I really want to call upon any engineers/managers at Apple/Google/Garmin/Fitbit: please start working on body temperature monitoring. It doesn't have to be a realtime readout like a heart monitor, but something that could work overnight to find an average. This could stop entire pandemics.
Really good question. One hypothesis is that they're massively under-testing, but there's not a lot of data to support that. If you look at https://covidtracking.com/data/ for example, you see a positivity ratio of about 9% for FL, compared with 86% (!!!) for NJ, where it is really clear that the situation is dire but we're not seeing it because of lack of testing.
The other one to watch is Michigan. There the "data quality grade" from covidtracking is a D.
I think Iceland pop 300,000 tested everyone. The result is 50% of the cases are asymptomatic. That's terrible in two ways, one is potentially it's spreading undetected. And two natural herd immunity comes at an enormous cost.
The usefulness instantly clicked when I saw this - awesome work, and I wish it were government promoted.
I'm no good at writing copy, but I'd work on the homepage's phrasing. Link to https://healthweather.us/ as well as the NYT article on them, rather than making a reference to Maddow elsewhere (it'd be dumb for someone to be turned away by that, but someone will be.) Explain that CDC data lags three weeks behind historically, and point out all the counties without data. Say all this on the front page, and run A/B tests once you have enough visitors.
May I ask how is any of the data you collect of any use if there is zero verification that said data is from actual people with symptoms?
I was just able to enter a US Zip code and normal temperature 98.6 without any verification. The site doesn't even check for location. I was able to enter data for a "US citizen" from Europe. Then clear cookies and do it again.
Verification of data is a huge thing if you want to make any kind of decision based on that data.
This article is a preprint and has not been certified by peer review [what does this mean?]. It reports new medical research that has yet to be evaluated and so should not be used to guide clinical practice.
The second one has a sample size of less than thousand people and concludes "Self-diagnosis does not accurately predict influenza seropositivity"
The third one is the only one that has a good set of data in terms of sample size ( 50+ Million ) but concludes "Symptom checkers had deficits in both triage and diagnosis" and that said I have no idea if those websites need some kind of verification as well, so if not someone who's bored could have just added bogus data to that as well.
I'm curious about something: Is fever is a symptom that would appear without someone noticing it? Wouldn't other symptoms like chills/coughing manifest first?
People often don’t know they have a fever. Not necessarily because they feel well, but because they fail to identify their ill feeling as “fever”. I’ve had tons of patients deny fever, endorse fever symptoms, and then have a fever on thermometer.
Will this track individual's symptom progression over time? e.g. if I submit everyday as suggested, are these uncorrelated datapoints, or do you get trend info?
Yes, we get trend info. We're storing a cookie in your browser with a UUID that is associated to your temperature reading. If you submit temperatures for multiple people in your household, they all get that UUID, which we assume to be a household identifier.
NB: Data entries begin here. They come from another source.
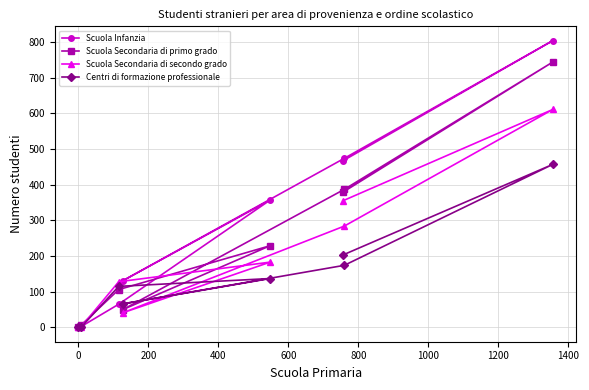

Which series has the widest spread of values?

Scuola Infanzia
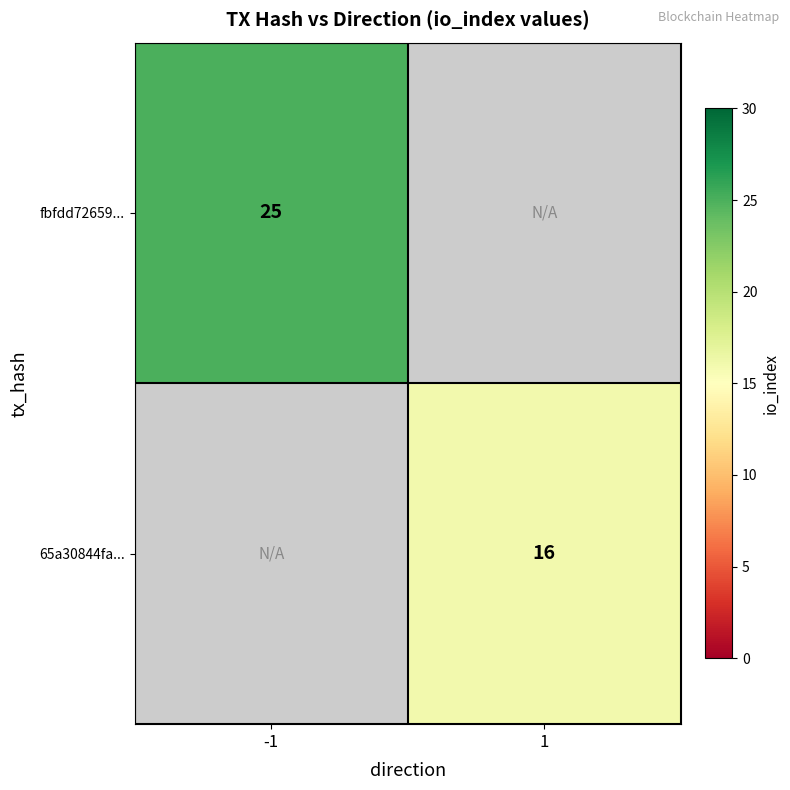

The fbfdd72659... series shows 42 at -1. True or false?

False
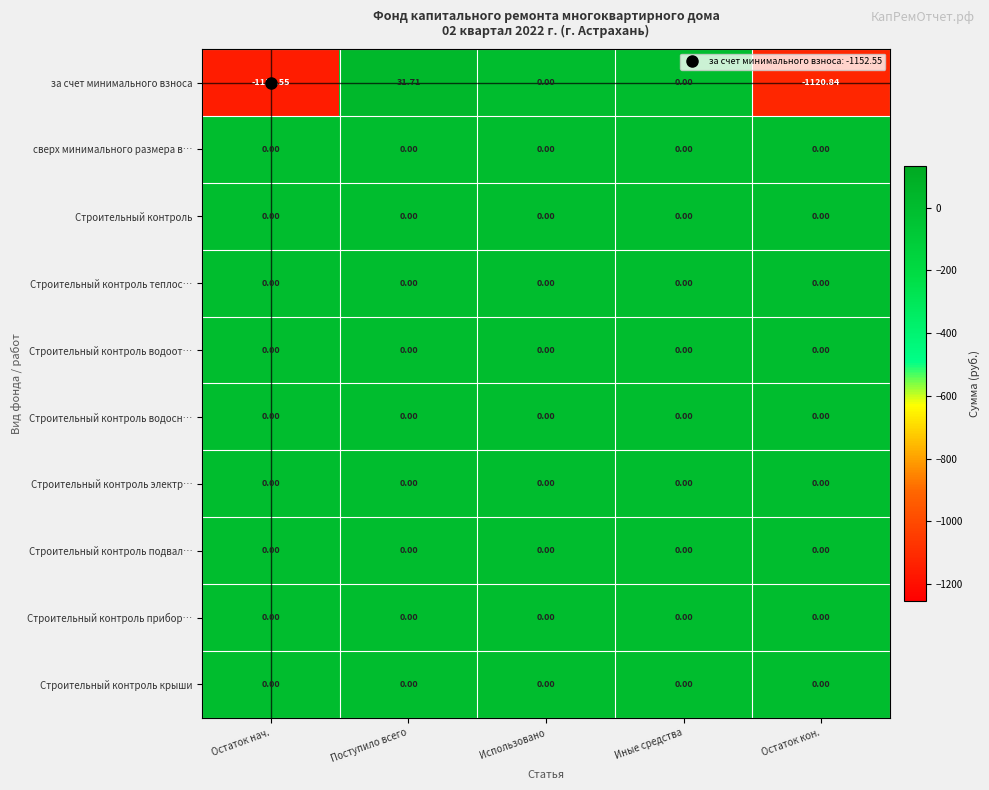

Between Остаток нач. and Остаток кон., which series saw the biggest shift?

за счет минимального взноса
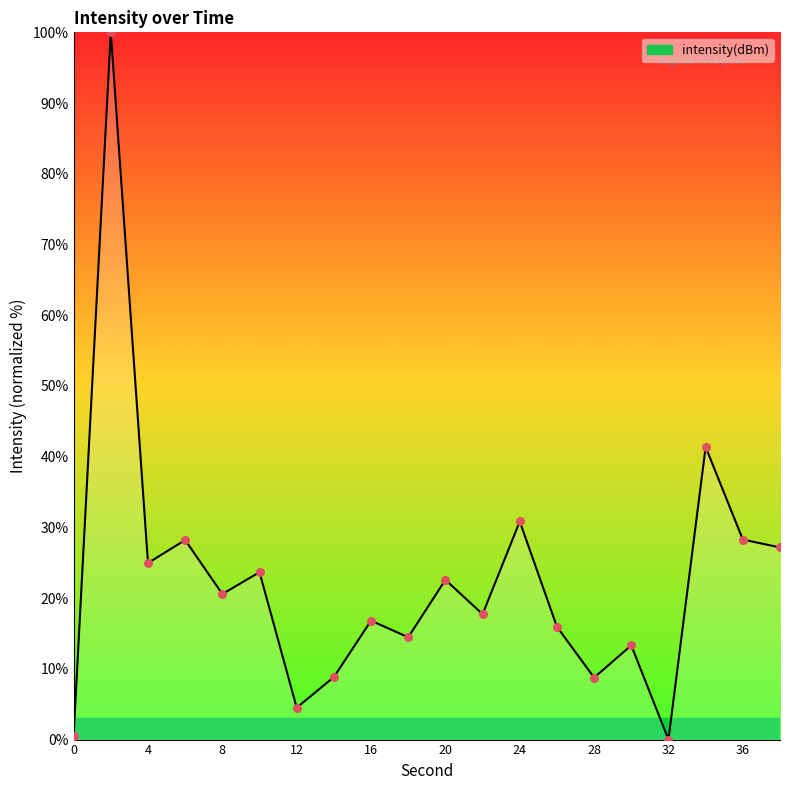

What is the greatest value displayed?

100.0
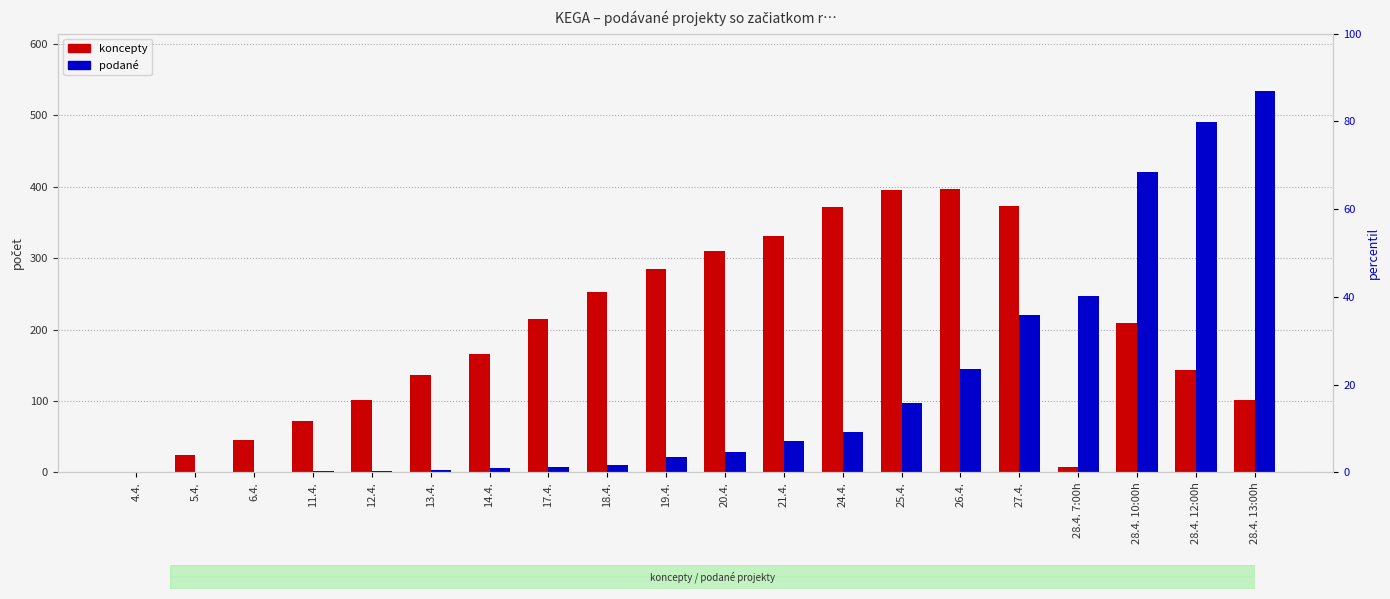

What is the difference between the maximum and minimum values in the podané series?

534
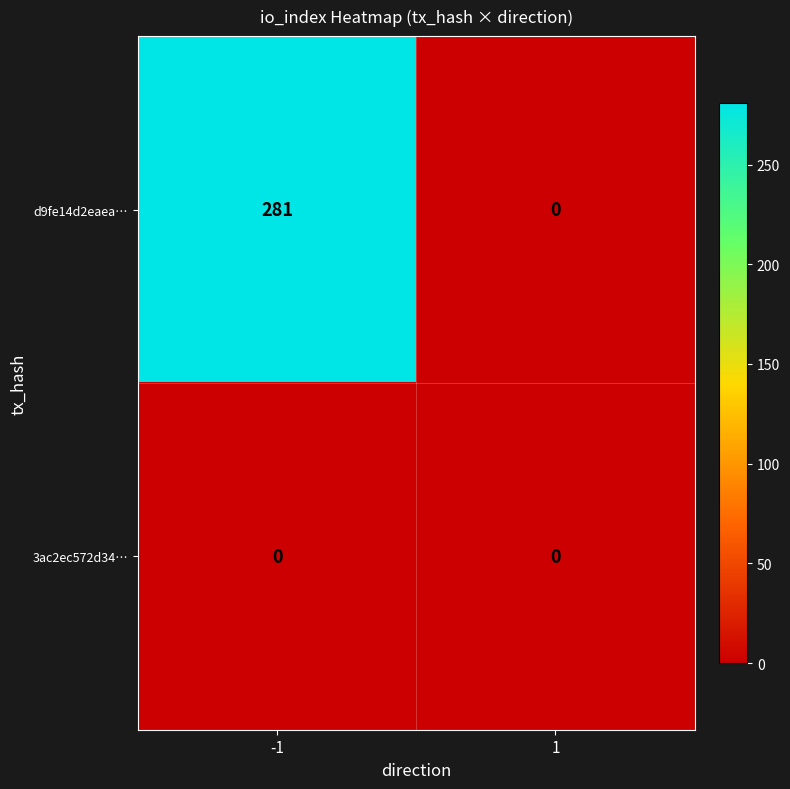

What is the difference between the maximum and minimum values in the d9fe14d2eaea… series?

281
Carson here, site developer. Thank you for the positive response so far, but also feel free to leave us constructive criticism. If you want to contribute to this effort, the GitHub is https://github.com/carsonbaker/takeyourtemp. We're working on it with frenetic energy.
Celsius would be good. It'd save me a manual conversion. And 98.6 is just a conversion from 37C anyway that ignored the rules of significant figures...
We might. There's some worry that e.g. showing a heat map of the data might be alarming, so we're trying to figure out where the balance is between transparency and cautiousness.
I had an idea, that one way to eliminate this COVID-19 coronavirus, as well as the H1N1 influenza virus from civilization, is to shut down all human movement for 30 to 60 days.
You have to go 2 or 3 weeks, without any new reported infections to be sure.
This would require that all the countries and governments of the world, act in unison, to ensure that all 7 billion people are tracked, and monitored.
But the reality is, good luck, as this will never happen. The economic cost is too high, but the alternative, is that the COVID-19 virus will hunt down the human race.